Yahoo and Google have yet to work out business models for their shopping comparison sites. But both companies display targeted keywords ads within their product sites. Once either Google or Yahoo puts its weight behind product search, the technology could quickly capture large audiences.

Risky business
Still, both Yahoo and Google face challenges. Like specialty shopping comparison sites, general search providers must maintain a balance between consumer and business interests, given that marketers often pay for placement in the directories.

Also, despite their growth, product-comparison services have yet to become mainstream for Net users. Search pundit Danny Sullivan said Yahoo, Google and others are challenged to perfect and personalise search formulas so that people can get product results without visiting specialty engines. They must learn to infer user intent to deliver product results on the spot, he said.

"The real thing that will set this industry off is when you will see it integrated across the network -- when search engines have the guts to give you shopping search results instead of general results," Sullivan said. "But they risk losing users if they're wrong."

In a sign the major search engines are leaving money on the table, DealTime, PriceGrabber and others are among the biggest pay-for-performance keyword advertisers on Google and Overture, he said.

PriceGrabber, has grown fastest among the price comparison sites, at 127 percent from July 2002 to July 2003, according to Nielsen/NetRatings.

A privately held company financed by investors, it is profitable and makes $28m in revenue annually, according to company executives. It makes that revenue by referring $1bn worth of merchandise sales from about 500 brands per month. Brand advertisers pay on average between 25 cents to 75 cents per click, depending on the category of merchandise. Digital cameras, for example, can command click prices of more than $1.

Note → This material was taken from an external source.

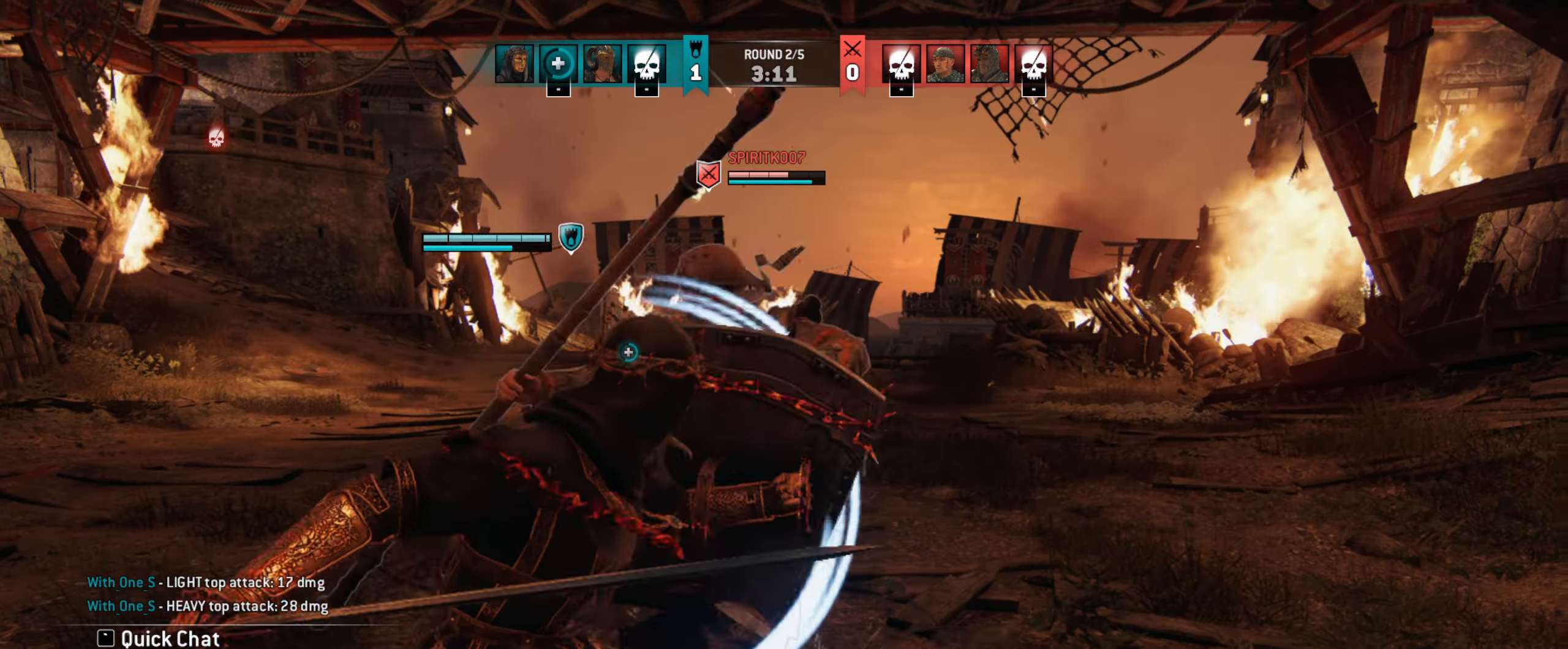
{"keys": ["w"], "mouse": [], "events": [[450, "w", "down"]]}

PriceGrabber, along with rival sites, is aggressively expanding shopping comparison categories to attract a more mainstream audience. Shopping for computers and electronics has long been the top trafficked area of product-comparison sites, but now PriceGrabber and others want to lure people to shop for apparel and jewellery.

DealTime, the largest specialty product site, has had similar success with the same pay-per-click model. The company reached profitability in the third quarter of 2002 and it tripled the number of merchants promoting products on its site to more than 3,000 in the last 12 months. (In contrast, Google and Overture have about 100,000 advertisers each. But DealTime serves just straight product listings as opposed to the entire universe of commercial services or Web sites.) The company has expanded its site largely through partnerships with portals and Internet service providers, including AltaVista and EarthLink.

DealTime has also worked to improve its service by adding consumer reviews and ratings. Earlier this year, it bought product review site Epinions for an undisclosed sum.

"These sites managed to ride out the downturn and re-emerge. We're seeing steady growth in consumer behaviour, and they've managed to interest enough merchants to make their model sustainable," Nielsen/NetRatings' Leathern said.